<<<<

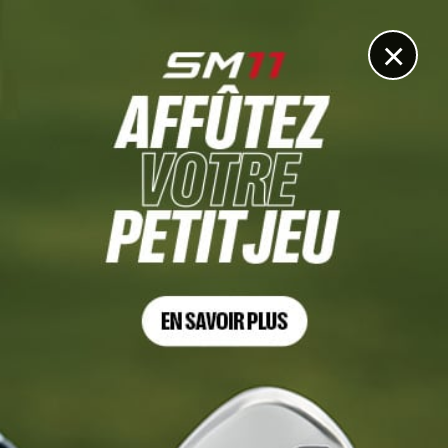
DIGITAL
LE MÉDIA
DU GOLF
×
FEDEXCUP MODE D'EMPLOI
Les Playoffs, comment ça marche
16 AOÛT 2020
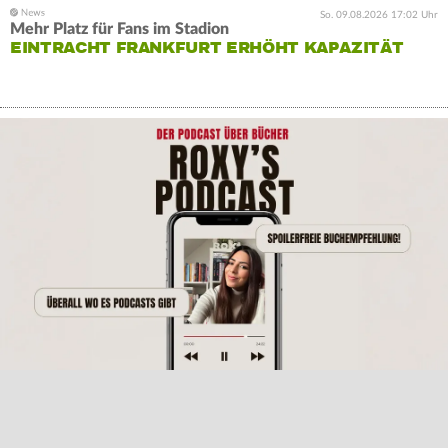
So. 09.08.2026 17:02 Uhr
Mehr Platz für Fans im Stadion
EINTRACHT FRANKFURT ERHÖHT KAPAZITÄT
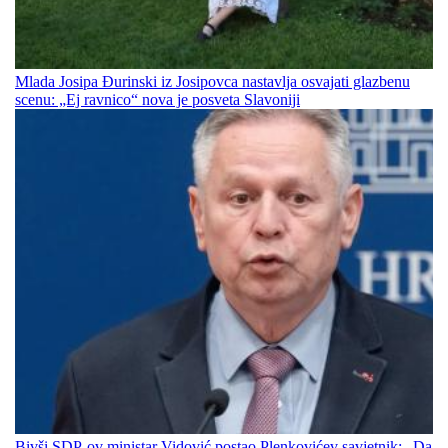
Mlada Josipa Đurinski iz Josipovca nastavlja osvajati glazbenu
scenu: „Ej ravnico“ nova je posveta Slavoniji
Bivši SDP-ov ministar Vidović postao Plenkovićev savjetnik: „Da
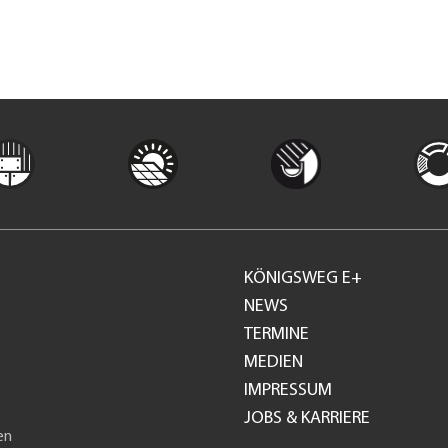
KÖNIGSWEG E+
Footer
NEWS
TERMINE
GH
MEDIEN
IMPRESSUM
JOBS & KARRIERE
en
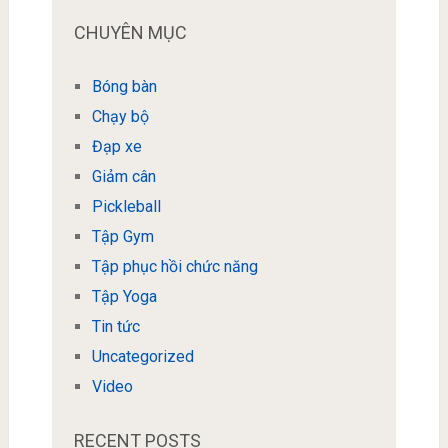
CHUYÊN MỤC
Bóng bàn
Chạy bộ
Đạp xe
Giảm cân
Pickleball
Tập Gym
Tập phục hồi chức năng
Tập Yoga
Tin tức
Uncategorized
Video
RECENT POSTS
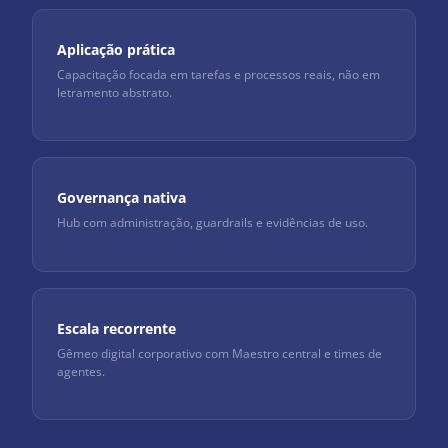
Aplicação prática
Capacitação focada em tarefas e processos reais, não em
letramento abstrato.
Governança nativa
Hub com administração, guardrails e evidências de uso.
Escala recorrente
Gêmeo digital corporativo com Maestro central e times de
agentes.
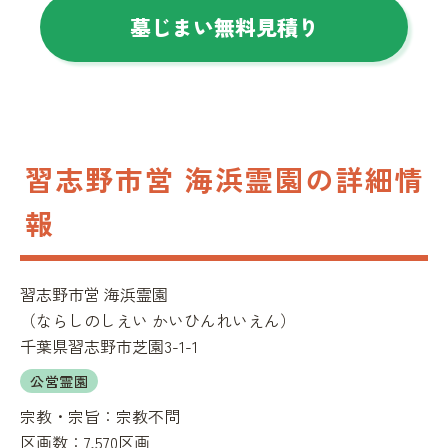
墓じまい無料見積り
習志野市営 海浜霊園の詳細情
報
習志野市営 海浜霊園
（
ならしのしえい かいひんれいえん
）
千葉県習志野市芝園3-1-1
公営霊園
宗教・宗旨：
宗教不問
区画数：
7,570区画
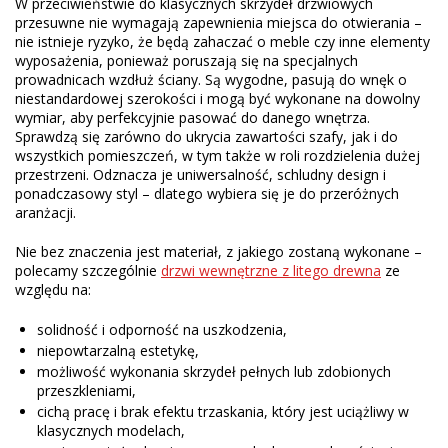
W przeciwieństwie do klasycznych skrzydeł drzwiowych
przesuwne nie wymagają zapewnienia miejsca do otwierania –
nie istnieje ryzyko, że będą zahaczać o meble czy inne elementy
wyposażenia, ponieważ poruszają się na specjalnych
prowadnicach wzdłuż ściany. Są wygodne, pasują do wnęk o
niestandardowej szerokości i mogą być wykonane na dowolny
wymiar, aby perfekcyjnie pasować do danego wnętrza.
Sprawdzą się zarówno do ukrycia zawartości szafy, jak i do
wszystkich pomieszczeń, w tym także w roli rozdzielenia dużej
przestrzeni. Odznacza je uniwersalność, schludny design i
ponadczasowy styl – dlatego wybiera się je do przeróżnych
aranżacji.
Nie bez znaczenia jest materiał, z jakiego zostaną wykonane –
polecamy szczególnie
drzwi wewnętrzne z litego drewna
ze
względu na:
solidność i odporność na uszkodzenia,
niepowtarzalną estetykę,
możliwość wykonania skrzydeł pełnych lub zdobionych
przeszkleniami,
cichą pracę i brak efektu trzaskania, który jest uciążliwy w
klasycznych modelach,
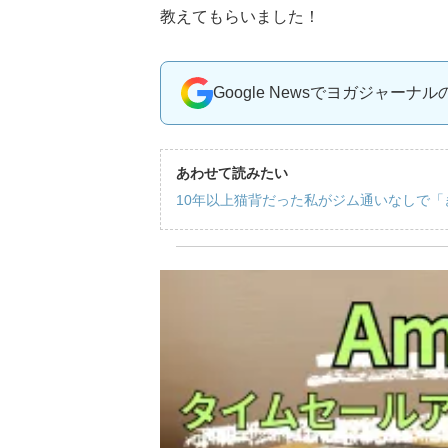
教えてもらいました！
Google Newsでヨガジャーナ
あわせて読みたい
10年以上猫背だった私がジム通いなしで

>>>>

• Exercise details:
Extract every line of text from the data above, reproducing each one exactly and in its original order, and leave the pictures out of your answer.

• Solution below:
DIGITAL
LE MÉDIA
DU GOLF
×
FEDEXCUP MODE D'EMPLOI
Les Playoffs, comment ça marche
16 AOÛT 2020
So. 09.08.2026 17:02 Uhr
Mehr Platz für Fans im Stadion
EINTRACHT FRANKFURT ERHÖHT KAPAZITÄT
Mlada Josipa Đurinski iz Josipovca nastavlja osvajati glazbenu
scenu: „Ej ravnico“ nova je posveta Slavoniji
Bivši SDP-ov ministar Vidović postao Plenkovićev savjetnik: „Da
KÖNIGSWEG E+
Footer
NEWS
TERMINE
GH
MEDIEN
IMPRESSUM
JOBS & KARRIERE
en
CHUYÊN MỤC
Bóng bàn
Chạy bộ
Đạp xe
Giảm cân
Pickleball
Tập Gym
Tập phục hồi chức năng
Tập Yoga
Tin tức
Uncategorized
Video
RECENT POSTS
Aplicação prática
Capacitação focada em tarefas e processos reais, não em
letramento abstrato.
Governança nativa
Hub com administração, guardrails e evidências de uso.
Escala recorrente
Gêmeo digital corporativo com Maestro central e times de
agentes.
墓じまい無料見積り
習志野市営 海浜霊園の詳細情
報
習志野市営 海浜霊園
（
ならしのしえい かいひんれいえん
）
千葉県習志野市芝園3-1-1
公営霊園
宗教・宗旨：
宗教不問
区画数：
7,570区画
W przeciwieństwie do klasycznych skrzydeł drzwiowych
przesuwne nie wymagają zapewnienia miejsca do otwierania –
nie istnieje ryzyko, że będą zahaczać o meble czy inne elementy
wyposażenia, ponieważ poruszają się na specjalnych
prowadnicach wzdłuż ściany. Są wygodne, pasują do wnęk o
niestandardowej szerokości i mogą być wykonane na dowolny
wymiar, aby perfekcyjnie pasować do danego wnętrza.
Sprawdzą się zarówno do ukrycia zawartości szafy, jak i do
wszystkich pomieszczeń, w tym także w roli rozdzielenia dużej
przestrzeni. Odznacza je uniwersalność, schludny design i
ponadczasowy styl – dlatego wybiera się je do przeróżnych
aranżacji.
Nie bez znaczenia jest materiał, z jakiego zostaną wykonane –
polecamy szczególnie
drzwi wewnętrzne z litego drewna
ze
względu na:
solidność i odporność na uszkodzenia,
niepowtarzalną estetykę,
możliwość wykonania skrzydeł pełnych lub zdobionych
przeszkleniami,
cichą pracę i brak efektu trzaskania, który jest uciążliwy w
klasycznych modelach,
教えてもらいました！
Google Newsでヨガジャーナ
あわせて読みたい
10年以上猫背だった私がジム通いなしで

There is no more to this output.